“‘[T]is well when we dare not do a thing we think is not good and fair, but not so well when we think a thing not good and fair because we dare not do it.'”
Sigrid Undset won the Nobel Prize for Literature in 1928, one of only 14 female winners (out of 113 Laureates) to this day. A Nobel Laureate, and yet this bookworm had never heard of her until browsing the complete list of Laureates in dismay at how few women appear. In a token effort to begin to rectify the situation, I approached Undset’s ‘masterpiece’ – “Kristin Lavransdatter”.
“Kristin Lavransdatter” is the story of a woman’s life in 14th century Norway. Kristin, the prized eldest child of Lavrans and Ragnfrid, is headstrong and open-hearted in a brutal, harsh world where survival is difficult, where social mores are binding, and where women are possessions. It is a medieval story about expectations – societal, familial, personal.

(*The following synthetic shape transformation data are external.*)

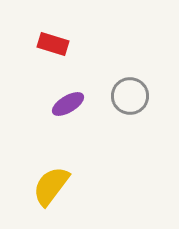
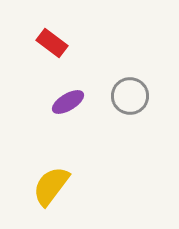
red rectangle: moved 1 px left, 1 px up; rotated 20 degrees clockwise
purple ellipse: moved 2 px up
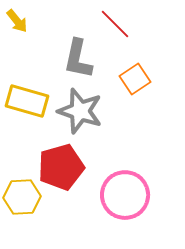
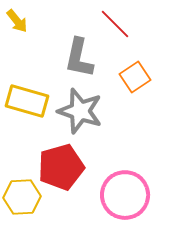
gray L-shape: moved 1 px right, 1 px up
orange square: moved 2 px up
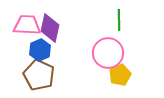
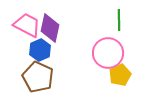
pink trapezoid: rotated 24 degrees clockwise
brown pentagon: moved 1 px left, 2 px down
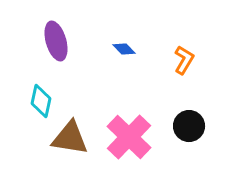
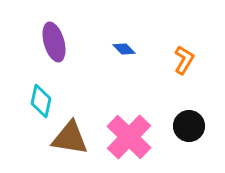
purple ellipse: moved 2 px left, 1 px down
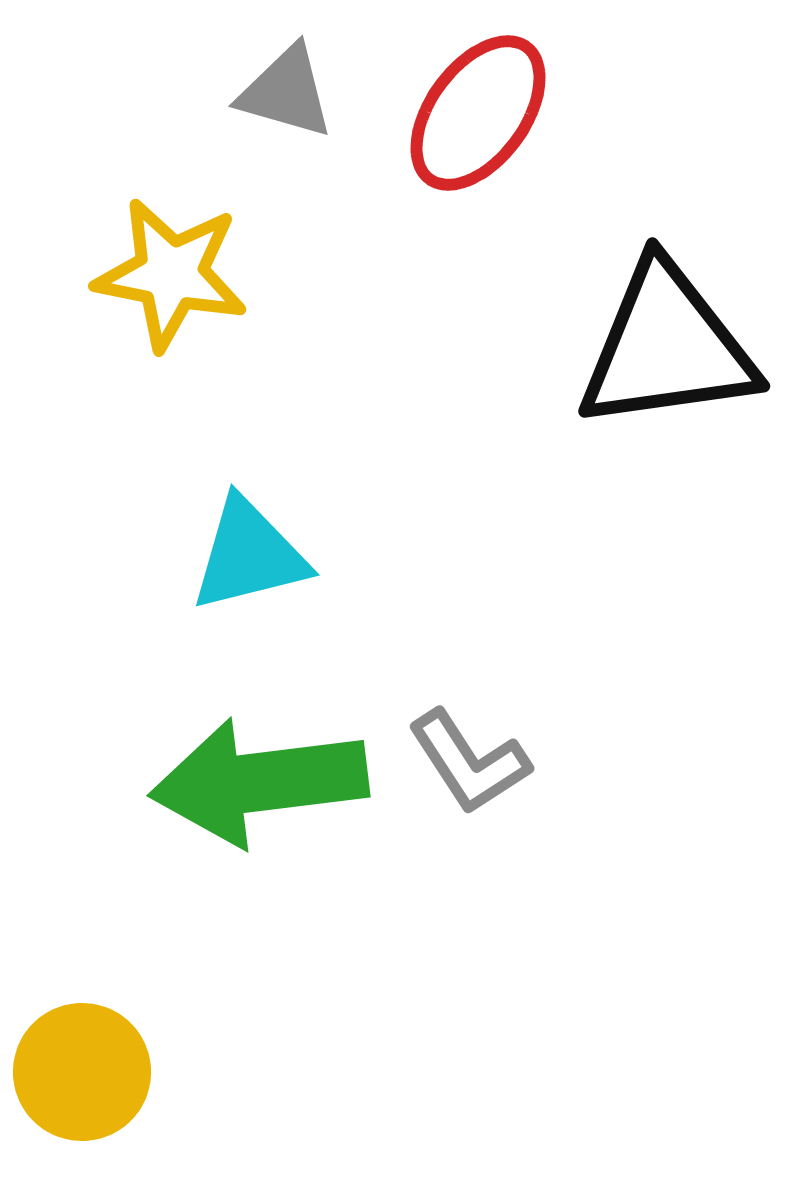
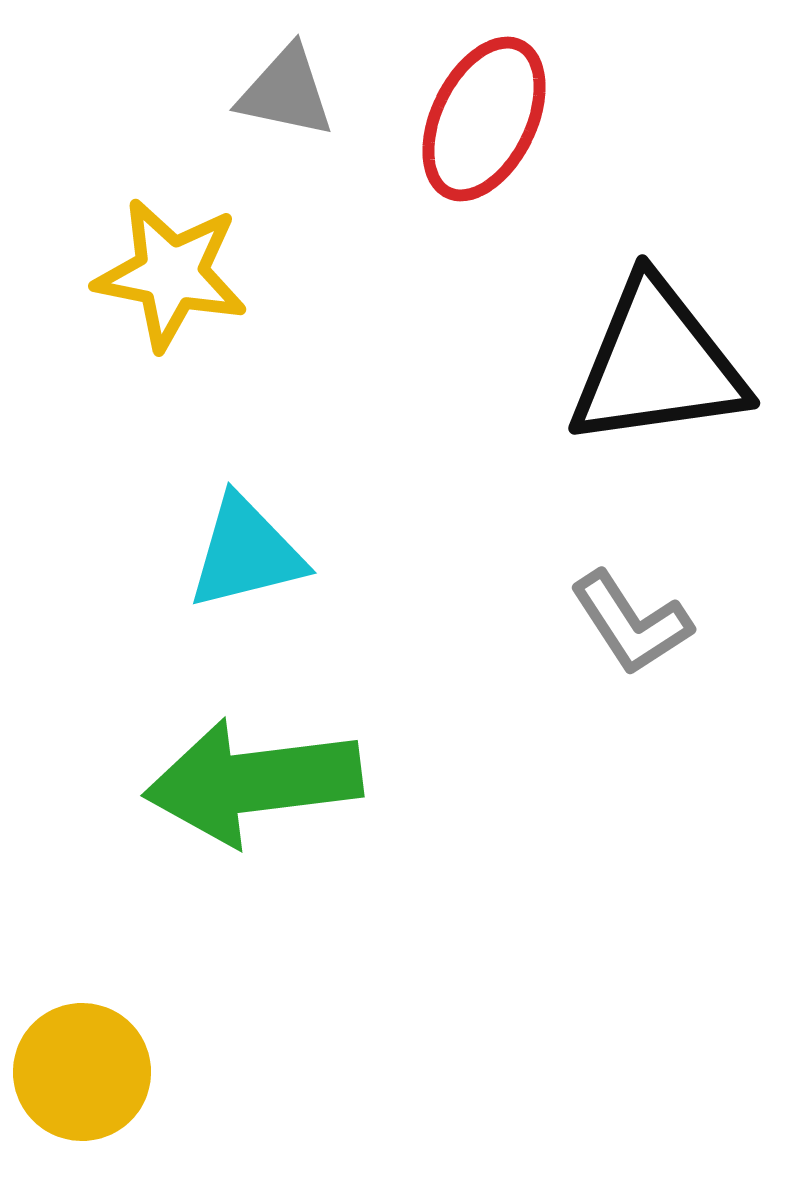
gray triangle: rotated 4 degrees counterclockwise
red ellipse: moved 6 px right, 6 px down; rotated 10 degrees counterclockwise
black triangle: moved 10 px left, 17 px down
cyan triangle: moved 3 px left, 2 px up
gray L-shape: moved 162 px right, 139 px up
green arrow: moved 6 px left
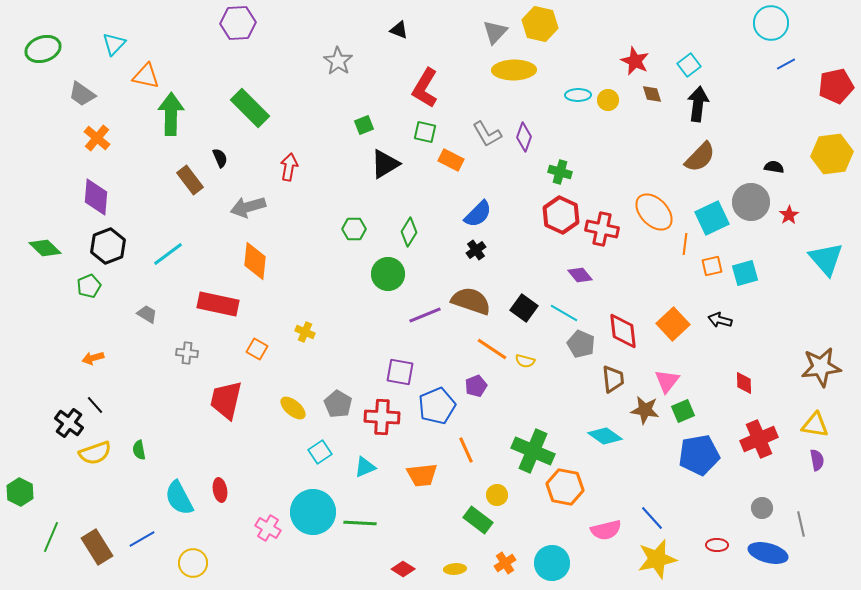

From an early age, Kristin knows what her role is destined to be.
“‘And you, Kristin – how would you like to offer up this bonny hair and serve Our Lady like these brides I have figured here?’
‘We have no child at home but me,’ answered Kristin. ‘So ’tis like that I must marry. And I trow mother has chests ad lockers with my bridal gear standing ready even now.’
Kristin is a mere seven years old when she has this conversation with a friendly monk; she is wise for her years and wise to the ways of the world.
As Kristin matures and interacts more with the world, she is even more aware of the concept of ‘reputation’ and of the social consequences and assumptions tied to her actions.
“Kristin thought how far away the time was when every soul in the parish had been her friend. Like enough all men knew now that she was a bad daughter. Perhaps they knew yet more about her. It might well be that all believed now there had been some truth in the old talk about her and Arne and Bentein. It might be that she had fallen into the worst ill-fame. She held her head high and passed on toward the church.”
Undset has clearly set out to create a moving portrait of a woman’s life in this time and place, but in doing so, she employs various men as foils, men whose explication brings greater understanding of Kristin herself. Among the most powerful of these portraits, is that of her father; after all, it can be no coincidence that the book’s title highlights the patriarchy of the time, symbolized clearly in the use of patronymics. Lavrans is a father extremely strong and proud, feared and respected, the picture of masculinity in a world that doesn’t value the feminine – and yet he is smitten with his daughters, a gentle bear lavishing love and tenderness on these girl-cubs.
“Marriage – they had wedded him, almost unasked. Friends – he had many, and he had none. War – it had brought him gladness, but there had been no more war – his armour hung there in the loft-room, little used. He had turned farmer. . . . But he had had his daughters – all his living and striving had grown dear to him, because by it he cherished them and made them safe, those soft, tender little beings he had held in his hands.”
“Kristin Lavransdatter” is stereotypically historical fiction. Its vocabulary, its pacing, and its conflicts are inextricably bound to its time. Its value is doubtless universal, but its audience is likely very specific. This book may be a hard sell and, in truth, it was a hard sell to me; I read it mostly out of a sense of obligation, of bookish duty. Though it is the first in a trilogy, the likelihood that I will seek out the remaining volumes is miniscule. That said, however, I am so glad that I tackled this book, and I am grateful that I came away with a strong sense of medieval life in Scandinavia, of historical fiction as a genre, and of feminist ideas in a work of fiction nearly 100 years old and set centuries ago.